Frequently asked questions
Is AI-generated code worse than code written by a developer?
Not necessarily, but it's uneven. AI often writes solid code for familiar tasks and surprisingly weak code for anything unusual, and it sounds equally confident either way. Quality therefore depends on who reviews it. Code that an experienced developer has read, tested and adapted isn't worse just because an AI wrote the first draft.
Should my developer tell me they're using AI?
It's good practice, and you can make it part of the contract. The bigger question isn't whether AI is used, but whether your code and data are sent to a third party, and on what terms. If the project involves confidential information or personal data, agree in writing which tools are allowed. For anything legal, such as GDPR or IP ownership, check with a lawyer.
Will I pay for my developer's AI subscriptions?
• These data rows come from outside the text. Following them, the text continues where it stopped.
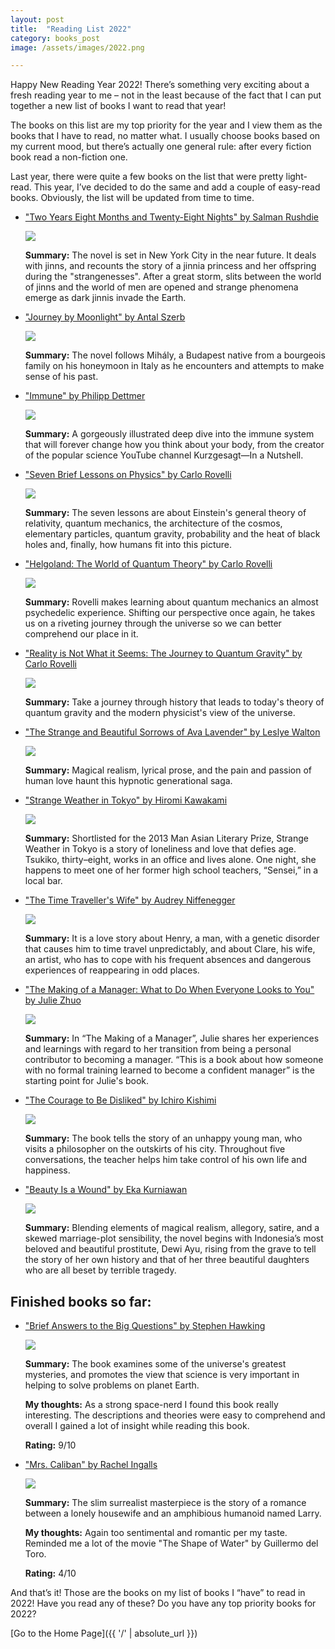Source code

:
 ```yaml
---
layout: post
title:  "Reading List 2022"
category: books_post
image: /assets/images/2022.png

---
```


Happy New Reading Year 2022! There’s something very exciting about a fresh reading year to me – not in the least because of the fact that I can put together a new list of books I want to read that year!

The books on this list are my top priority for the year and I view them as the books that I have to read, no matter what. I usually choose books based on my current mood, but there’s actually one general rule: after every fiction book read a non-fiction one.

Last year, there were quite a few books on the list that were pretty light-read. This year, I’ve decided to do the same and add a couple of easy-read books. Obviously, the list will be updated from time to time.

<ul>
  <li> <p><a href="https://www.goodreads.com/book/show/24292310-two-years-eight-months-and-twenty-eight-nights?ac=1&from_search=true&qid=itivMStGsE&rank=1" title="hp">"Two Years Eight Months and Twenty-Eight Nights" by Salman Rushdie</a></p> 
  <p><img src="https://i.gr-assets.com/images/S/compressed.photo.goodreads.com/books/1428082821l/24292310.jpg"/></p>   
  <p><strong>Summary:</strong> The novel is set in New York City in the near future. It deals with jinns, and recounts the story of a jinnia princess and her offspring during the "strangenesses". After a great storm, slits between the world of jinns and the world of men are opened and strange phenomena emerge as dark jinnis invade the Earth.</p> 
  </li>
</ul>

<ul>
  <li> <p><a href="https://www.goodreads.com/en/book/show/158217" title="hp">"Journey by Moonlight" by Antal Szerb</a></p> 
  <p><img src="https://i.gr-assets.com/images/S/compressed.photo.goodreads.com/books/1563794508l/158217._SY475_.jpg"/></p>   
  <p><strong>Summary:</strong> The novel follows Mihály, a Budapest native from a bourgeois family on his honeymoon in Italy as he encounters and attempts to make sense of his past.</p> 
  </li>
</ul>

<ul>
  <li> <p><a href="https://www.goodreads.com/book/show/57423646-immune?ac=1&from_search=true&qid=Bgy5f6Hdd5&rank=4" title="hp">"Immune" by Philipp Dettmer</a></p> 
  <p><img src="https://i.gr-assets.com/images/S/compressed.photo.goodreads.com/books/1617072418l/57423646.jpg"/></p>   
  <p><strong>Summary:</strong> A gorgeously illustrated deep dive into the immune system that will forever change how you think about your body, from the creator of the popular science YouTube channel Kurzgesagt—In a Nutshell.</p> 
  </li>
</ul>

<ul>
  <li> <p><a href="https://www.goodreads.com/book/show/25734172-seven-brief-lessons-on-physics?ac=1&from_search=true&qid=KtQfb90Y7I&rank=1" title="hp">"Seven Brief Lessons on Physics" by Carlo Rovelli</a></p> 
  <p><img src="https://i.gr-assets.com/images/S/compressed.photo.goodreads.com/books/1443551746l/25734172.jpg"/></p>   
  <p><strong>Summary:</strong> The seven lessons are about Einstein's general theory of relativity, quantum mechanics, the architecture of the cosmos, elementary particles, quantum gravity, probability and the heat of black holes and, finally, how humans fit into this picture.</p> 
  </li>
</ul>

<ul>
  <li> <p><a href="https://www.goodreads.com/book/show/55801224-helgoland" title="hp">"Helgoland: The World of Quantum Theory" by Carlo Rovelli</a></p> 
  <p><img src="https://i.gr-assets.com/images/S/compressed.photo.goodreads.com/books/1610434232l/55801224.jpg"/></p>   
  <p><strong>Summary:</strong> Rovelli makes learning about quantum mechanics an almost psychedelic experience. Shifting our perspective once again, he takes us on a riveting journey through the universe so we can better comprehend our place in it.</p> 
  </li>
</ul>

<ul>
  <li> <p><a href="https://www.goodreads.com/book/show/29767627-reality-is-not-what-it-seems" title="hp">"Reality is Not What it Seems: The Journey to Quantum Gravity" by Carlo Rovelli</a></p> 
  <p><img src="https://i.gr-assets.com/images/S/compressed.photo.goodreads.com/books/1463433668l/29767627._SY475_.jpg"/></p>   
  <p><strong>Summary:</strong> Take a journey through history that leads to today's theory of quantum gravity and the modern physicist's view of the universe.</p> 
  </li>
</ul>

<ul>
  <li> <p><a href="https://www.goodreads.com/book/show/18166936-the-strange-and-beautiful-sorrows-of-ava-lavender?ac=1&from_search=true&qid=geMYpZ5BP2&rank=1" title="hp">"The Strange and Beautiful Sorrows of Ava Lavender" by Leslye Walton</a></p> 
  <p><img src="https://i.gr-assets.com/images/S/compressed.photo.goodreads.com/books/1397110326l/18166936.jpg"/></p>   
  <p><strong>Summary:</strong> Magical realism, lyrical prose, and the pain and passion of human love haunt this hypnotic generational saga.</p> 
  </li>
</ul>

<ul>
  <li> <p><a href="https://www.goodreads.com/book/show/18283207-strange-weather-in-tokyo?ac=1&from_search=true&qid=dq7fSdLJ5f&rank=1" title="hp">"Strange Weather in Tokyo" by Hiromi Kawakami</a></p> 
  <p><img src="https://i.gr-assets.com/images/S/compressed.photo.goodreads.com/books/1375634096l/18283207.jpg"/></p>   
  <p><strong>Summary:</strong> Shortlisted for the 2013 Man Asian Literary Prize, Strange Weather in Tokyo is a story of loneliness and love that defies age. Tsukiko, thirty–eight, works in an office and lives alone. One night, she happens to meet one of her former high school teachers, “Sensei,” in a local bar.</p> 
  </li>
</ul>

<ul>
  <li> <p><a href="https://www.goodreads.com/book/show/25848636-the-time-traveller-s-wife?ac=1&from_search=true&qid=oxesjB3H68&rank=1" title="hp">"The Time Traveller's Wife" by Audrey Niffenegger</a></p> 
  <p><img src="https://i.gr-assets.com/images/S/compressed.photo.goodreads.com/books/1436025478l/25848636.jpg"/></p>   
  <p><strong>Summary:</strong> It is a love story about Henry, a man, with a genetic disorder that causes him to time travel unpredictably, and about Clare, his wife, an artist, who has to cope with his frequent absences and dangerous experiences of reappearing in odd places.</p> 
  </li>
</ul>

<ul>
  <li> <p><a href="https://www.goodreads.com/book/show/38821039-the-making-of-a-manager?ac=1&from_search=true&qid=BhfyX6pyfV&rank=1" title="hp">"The Making of a Manager: What to Do When Everyone Looks to You" by Julie Zhuo</a></p> 
  <p><img src="https://i.gr-assets.com/images/S/compressed.photo.goodreads.com/books/1548809382l/38821039.jpg"/></p>   
  <p><strong>Summary:</strong> In “The Making of a Manager”, Julie shares her experiences and learnings with regard to her transition from being a personal contributor to becoming a manager. “This is a book about how someone with no formal training learned to become a confident manager” is the starting point for Julie's book.</p> 
  </li>
</ul>

<ul>
  <li> <p><a href="https://www.goodreads.com/book/show/43306206-the-courage-to-be-disliked?ac=1&from_search=true&qid=aeaVSXURXd&rank=1" title="hp">"The Courage to Be Disliked" by Ichiro Kishimi</a></p> 
  <p><img src="https://i.gr-assets.com/images/S/compressed.photo.goodreads.com/books/1545421684l/43306206._SY475_.jpg"/></p>   
  <p><strong>Summary:</strong> The book tells the story of an unhappy young man, who visits a philosopher on the outskirts of his city. Throughout five conversations, the teacher helps him take control of his own life and happiness.</p> 
  </li>
</ul>

<ul>
  <li> <p><a href="https://www.goodreads.com/book/show/24826361-beauty-is-a-wound" title="hp">"Beauty Is a Wound" by Eka Kurniawan</a></p> 
  <p><img src="https://i.gr-assets.com/images/S/compressed.photo.goodreads.com/books/1428769762l/24826361._SY475_.jpg"/></p>   
  <p><strong>Summary:</strong> Blending elements of magical realism, allegory, satire, and a skewed marriage-plot sensibility, the novel begins with Indonesia’s most beloved and beautiful prostitute, Dewi Ayu, rising from the grave to tell the story of her own history and that of her three beautiful daughters who are all beset by terrible tragedy.</p> 
  </li>
</ul>



<h2>Finished books so far:</h2>

<ul>
  <li> <p><a href="https://www.goodreads.com/book/show/40277241-brief-answers-to-the-big-questions" title="hp">"Brief Answers to the Big Questions" by Stephen Hawking</a></p> 
  <p><img src="https://i.gr-assets.com/images/S/compressed.photo.goodreads.com/books/1536862019l/40277241.jpg"/></p>   
  <p><strong>Summary:</strong> The book examines some of the universe's greatest mysteries, and promotes the view that science is very important in helping to solve problems on planet Earth.</p>  
  <p><strong>My thoughts:</strong> As a strong space-nerd I found this book really interesting. The descriptions and theories were easy to comprehend and overall I gained a lot of insight while reading this book.</p> 
  <p><strong>Rating:</strong> 9/10</p></li>
  </li>
</ul>

<ul>
  <li> <p><a href="https://www.goodreads.com/book/show/34377087-mrs-caliban?ac=1&from_search=true&qid=8wIxRKYTkr&rank=1" title="hp">"Mrs. Caliban" by Rachel Ingalls</a></p> 
  <p><img src="https://i.gr-assets.com/images/S/compressed.photo.goodreads.com/books/1488557112l/34377087.jpg"/></p>   
  <p><strong>Summary:</strong> The slim surrealist masterpiece is the story of a romance between a lonely housewife and an amphibious humanoid named Larry.</p> 
  <p><strong>My thoughts:</strong> Again too sentimental and romantic per my taste. Reminded me a lot of the movie "The Shape of Water" by Guillermo del Toro.</p> 
  <p><strong>Rating:</strong> 4/10</p></li>
  </li>
</ul>

And that’s it! Those are the books on my list of books I “have” to read in 2022! Have you read any of these? Do you have any top priority books for 2022? 

[Go to the Home Page]({{ '/' | absolute_url }})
Usually not directly. Coding tool subscriptions are normally part of a developer's overheads, like their editor and laptop, and are built into the hourly rate or fixed price. It's different if your product uses AI itself, for example a chatbot or automated document processing. Then you pay the provider for usage, and that belongs in your running costs.
Can I use AI myself to make my project cheaper?
Yes, especially before the developer starts. Use AI to write up your requirements, find gaps in them, build a simple prototype and gather sample data. The better prepared you are, the fewer hours go into clarification. If you hand over AI-generated code, set expectations: anything going into production still needs a review, and that takes time too.